During its consultation on the cap, the government put forward a 5% ceiling as the preference because it would “strike an appropriate balance” between protecting tenants from huge rent hikes and social landlords’ budgets.

The G15 said that it is “deeply concerned” about the cost of living pressures on its residents and that it has tried to mitigate that by increasing support for residents, including providing £5.8m for vital crisis support this year, and helping residents to secure £44m of financial gains last year.

Nevertheless, while it acknowledged that a cap would protect renters from huge hikes, it also outlined how social housing providers’ income will be limited at a time when the cost of providing their services is higher due to inflation. 

The G15 said that landlords have already seen costs for vital materials for repairs and maintenance work increase by as much as 16.8% this year, and the cost of constructing new homes has grown by more than 11%. 

At the same time, energy costs for G15 members are forecast to have increased by 225% for electricity and 573% for gas, on average, between 2021-22 and 2023-24. 

Insurance premiums have also increased sharply over recent years, with one G15 member seeing increases of more than £3m in the past two years, and another seeing increases of over 100% year-on-year. 

While outside of the scope of the government’s consultation, the G15 said it recognises the concern that shared owners will have about the impact of high inflation on the rental element of shared ownership.

A 7% cap on shared ownership rent increases would reduce re-investable rental income for G15 members by £1.15bn over 30 years.

Where possible, the G15 said that its members do not want to apply the maximum increases on rents for shared owners.

To help mitigate the impact of the rent cap, the G15 is calling on the government to ensure that benefit payments are uprated in line with inflation, and to make a specific exemption for supported housing from the proposed rent ceilings.

Other options include the reintroduction of the plus-£2-per-week rent convergence flexibility, which was scrapped by the government in 2015 to enable associations to catch up with foregone rent from setting a sub-CPI+1% rent increase in April and achieve an economically neutral outcome over time.

This is in addition to allowing Recycled Capital Grant Funding to fund major repairs, additional grant funding for the development of affordable homes, and removing VAT on housing association activity.

Geeta Nanda, chair of the G15 and chief executive of Metropolitan Thames Valley, said: “Whilst ensuring the safety of all the homes we provide is our number-one priority, the consequences of low rent ceilings could potentially see planned building safety works slowed down, as well as investment in existing homes having to be delivered over a longer period. 

“Fewer new affordable homes will be built, progress on decarbonisation and retrofitting will be curtailed, and the financial capacity of organisations will be reduced if key ratings and measures are negatively affected.

“It’s vital that these possible impacts are acknowledged by government and shared with residents in the spirit of transparency.

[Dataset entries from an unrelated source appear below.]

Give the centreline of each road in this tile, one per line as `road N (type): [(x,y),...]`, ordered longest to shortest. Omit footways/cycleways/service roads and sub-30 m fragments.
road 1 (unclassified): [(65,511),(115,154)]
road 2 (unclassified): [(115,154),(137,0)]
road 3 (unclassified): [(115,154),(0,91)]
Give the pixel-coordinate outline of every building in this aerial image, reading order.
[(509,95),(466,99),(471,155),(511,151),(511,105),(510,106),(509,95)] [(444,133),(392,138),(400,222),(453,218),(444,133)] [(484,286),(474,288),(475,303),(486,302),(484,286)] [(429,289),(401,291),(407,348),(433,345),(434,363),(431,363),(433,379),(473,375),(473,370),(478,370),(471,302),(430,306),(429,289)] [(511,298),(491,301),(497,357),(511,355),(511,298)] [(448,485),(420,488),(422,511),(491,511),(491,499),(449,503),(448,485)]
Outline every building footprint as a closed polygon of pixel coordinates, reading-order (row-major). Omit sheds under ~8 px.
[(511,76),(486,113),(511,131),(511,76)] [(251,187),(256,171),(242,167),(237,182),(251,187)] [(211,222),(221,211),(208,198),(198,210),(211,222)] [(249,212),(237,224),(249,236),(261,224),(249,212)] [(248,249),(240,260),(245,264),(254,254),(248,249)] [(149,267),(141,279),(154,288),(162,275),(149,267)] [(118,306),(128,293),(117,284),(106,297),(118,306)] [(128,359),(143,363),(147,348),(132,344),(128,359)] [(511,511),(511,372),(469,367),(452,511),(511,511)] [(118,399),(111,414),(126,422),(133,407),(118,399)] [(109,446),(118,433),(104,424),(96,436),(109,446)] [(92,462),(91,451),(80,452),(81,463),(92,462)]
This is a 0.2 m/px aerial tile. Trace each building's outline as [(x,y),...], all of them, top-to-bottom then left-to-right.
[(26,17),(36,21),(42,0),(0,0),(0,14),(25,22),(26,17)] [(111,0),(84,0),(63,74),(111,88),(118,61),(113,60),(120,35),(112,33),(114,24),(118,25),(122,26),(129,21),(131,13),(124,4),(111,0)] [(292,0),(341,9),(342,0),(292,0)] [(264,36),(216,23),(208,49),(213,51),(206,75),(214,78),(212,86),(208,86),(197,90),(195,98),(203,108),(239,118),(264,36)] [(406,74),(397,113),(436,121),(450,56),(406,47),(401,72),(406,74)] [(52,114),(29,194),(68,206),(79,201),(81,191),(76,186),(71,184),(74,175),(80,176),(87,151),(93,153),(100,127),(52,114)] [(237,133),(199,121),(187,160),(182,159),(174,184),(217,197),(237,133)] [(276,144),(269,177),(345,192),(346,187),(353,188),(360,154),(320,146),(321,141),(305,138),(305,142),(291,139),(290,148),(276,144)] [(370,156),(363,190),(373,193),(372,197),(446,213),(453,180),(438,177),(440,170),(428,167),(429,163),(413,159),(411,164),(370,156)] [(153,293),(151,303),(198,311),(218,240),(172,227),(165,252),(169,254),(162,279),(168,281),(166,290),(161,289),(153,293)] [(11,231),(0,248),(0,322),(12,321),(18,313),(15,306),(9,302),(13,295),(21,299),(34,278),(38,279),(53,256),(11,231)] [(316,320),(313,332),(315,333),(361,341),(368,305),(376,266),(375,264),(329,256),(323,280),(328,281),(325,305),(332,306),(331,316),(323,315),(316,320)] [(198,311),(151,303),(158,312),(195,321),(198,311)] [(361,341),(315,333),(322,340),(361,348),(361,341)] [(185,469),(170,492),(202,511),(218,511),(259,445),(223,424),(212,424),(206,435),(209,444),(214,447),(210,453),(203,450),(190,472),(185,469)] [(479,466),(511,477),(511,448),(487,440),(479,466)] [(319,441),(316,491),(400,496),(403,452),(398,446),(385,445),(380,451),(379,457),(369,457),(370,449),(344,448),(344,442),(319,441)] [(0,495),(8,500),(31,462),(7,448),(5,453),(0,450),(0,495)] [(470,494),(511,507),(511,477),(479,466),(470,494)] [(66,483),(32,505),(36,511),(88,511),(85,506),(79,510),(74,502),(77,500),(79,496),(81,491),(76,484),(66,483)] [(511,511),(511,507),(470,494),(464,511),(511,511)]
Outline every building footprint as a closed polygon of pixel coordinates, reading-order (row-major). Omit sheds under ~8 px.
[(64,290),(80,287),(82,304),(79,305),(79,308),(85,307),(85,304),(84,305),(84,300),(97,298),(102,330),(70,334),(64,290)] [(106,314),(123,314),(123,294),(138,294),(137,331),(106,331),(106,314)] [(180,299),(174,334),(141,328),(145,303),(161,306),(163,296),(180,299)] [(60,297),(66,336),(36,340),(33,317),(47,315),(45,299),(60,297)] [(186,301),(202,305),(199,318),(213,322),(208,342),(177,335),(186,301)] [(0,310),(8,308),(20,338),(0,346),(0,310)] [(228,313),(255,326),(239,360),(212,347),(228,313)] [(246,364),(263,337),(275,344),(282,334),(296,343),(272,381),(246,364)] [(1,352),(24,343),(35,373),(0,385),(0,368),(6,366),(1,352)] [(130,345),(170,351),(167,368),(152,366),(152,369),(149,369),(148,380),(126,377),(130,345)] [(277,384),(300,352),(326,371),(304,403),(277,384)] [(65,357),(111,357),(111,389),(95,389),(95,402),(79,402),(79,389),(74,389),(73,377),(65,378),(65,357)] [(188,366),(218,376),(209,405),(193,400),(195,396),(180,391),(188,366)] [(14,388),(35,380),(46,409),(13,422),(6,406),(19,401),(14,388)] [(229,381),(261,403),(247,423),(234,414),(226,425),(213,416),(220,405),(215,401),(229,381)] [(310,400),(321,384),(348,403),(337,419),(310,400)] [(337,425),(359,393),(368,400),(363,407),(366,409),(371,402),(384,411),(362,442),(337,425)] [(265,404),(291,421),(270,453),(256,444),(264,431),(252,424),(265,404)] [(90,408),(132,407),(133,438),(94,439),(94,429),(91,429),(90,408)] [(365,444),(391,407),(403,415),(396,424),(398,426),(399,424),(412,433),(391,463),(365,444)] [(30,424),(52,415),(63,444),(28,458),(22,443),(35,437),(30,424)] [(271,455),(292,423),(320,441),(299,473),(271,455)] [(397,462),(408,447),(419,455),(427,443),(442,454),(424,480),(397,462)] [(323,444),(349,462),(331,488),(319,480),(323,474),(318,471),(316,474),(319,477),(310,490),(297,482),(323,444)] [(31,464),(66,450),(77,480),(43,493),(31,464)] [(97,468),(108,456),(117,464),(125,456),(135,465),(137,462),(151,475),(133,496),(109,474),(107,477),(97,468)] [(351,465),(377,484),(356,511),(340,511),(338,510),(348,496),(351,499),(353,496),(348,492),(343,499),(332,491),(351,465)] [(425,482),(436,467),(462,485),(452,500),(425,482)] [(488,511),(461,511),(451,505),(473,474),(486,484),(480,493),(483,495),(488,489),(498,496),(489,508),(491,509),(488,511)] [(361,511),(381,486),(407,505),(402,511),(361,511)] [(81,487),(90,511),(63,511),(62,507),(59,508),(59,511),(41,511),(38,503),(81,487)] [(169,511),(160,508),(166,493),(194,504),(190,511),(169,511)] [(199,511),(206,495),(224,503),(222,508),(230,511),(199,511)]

If no ceiling was introduced on social rents, it would be extremely unlikely that any organisation would seek to apply the maximum possible increase next year.”

Ms Nanda said that the G15 is committed to maintaining affordability for residents, and that she believes that associations should be allowed to set rents independently as they are best placed to achieve the right balance in the context of residents’ immediate and future needs, and the long-term requirements of associations.